Mayor Robert MacDonald of Lewiston, Maine this week called on the state General Assembly to pass a bill that would create a public registry with the personal information of any person who receives welfare benefits. In a column for Twin City Times on Thursday, MacDonald argued that people had a right to know who welfare recipients were because the names of pensioners were already public.
“[O]ur liberal, progressive legislators and their social-service allies have made them a victimized, protected class,” the mayor complained. “It’s none of your business how much of your money they get and spend. Who are you to question it? Just shut up and pay!”
“Well the days of being quiet are gone,” he continued. “We will be submitting a bill to the next legislative session asking that a website be created containing the names, addresses, length of time on assistance and the benefits being collected by every individual on the dole. After all, the public has a right to know how its money is being spent.”
MacDonald said that he would submit other bills to cap welfare payments at 60 months for a lifetime, and to stop any child from receiving benefits if the child was born into a family already on welfare. Maine Democrats pointed out on Thursday that MacDonald’s welfare registry plan would be in violation of federal law.
“There are specific provisions in federal law that would prohibit the posting of that information,” state Rep. Drew Gattine told the Bangor Daily News.

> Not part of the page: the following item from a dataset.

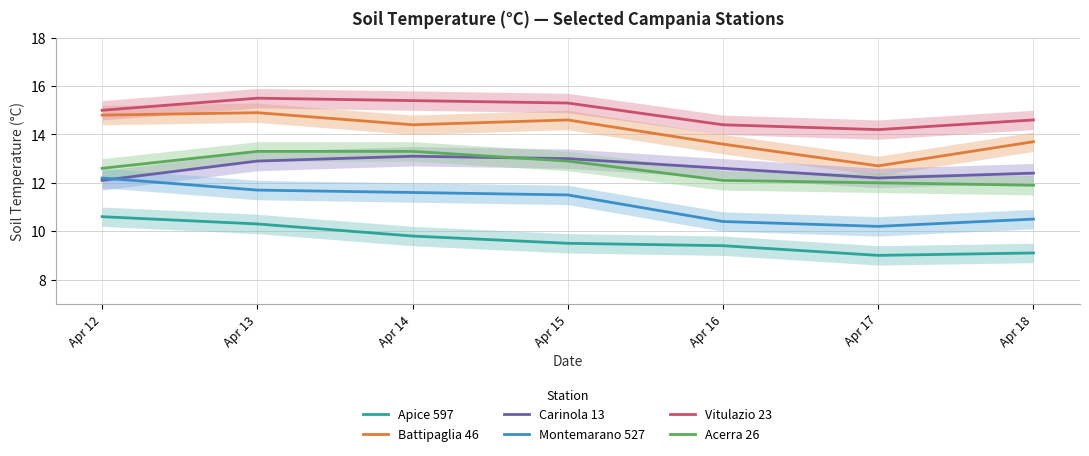

Between Apr 12 and Apr 17, which series saw the biggest shift?

Battipaglia 46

Gattine noted that Republicans spent an inordinate amount of time worrying about $100 million in state welfare benefits, which are just a fraction of state’s $2.7 billion budget.
“So in reality we should be spending 27 more times emotional energy on trying to reform those programs than on these others that literally amount to a rounding error in the state budget,” the lawmaker observed. “I just wish people would spend more time listening to the pope and his message that we are all in this together and not spend time listening to his divisive political commentary coming from the mayor of Lewiston.”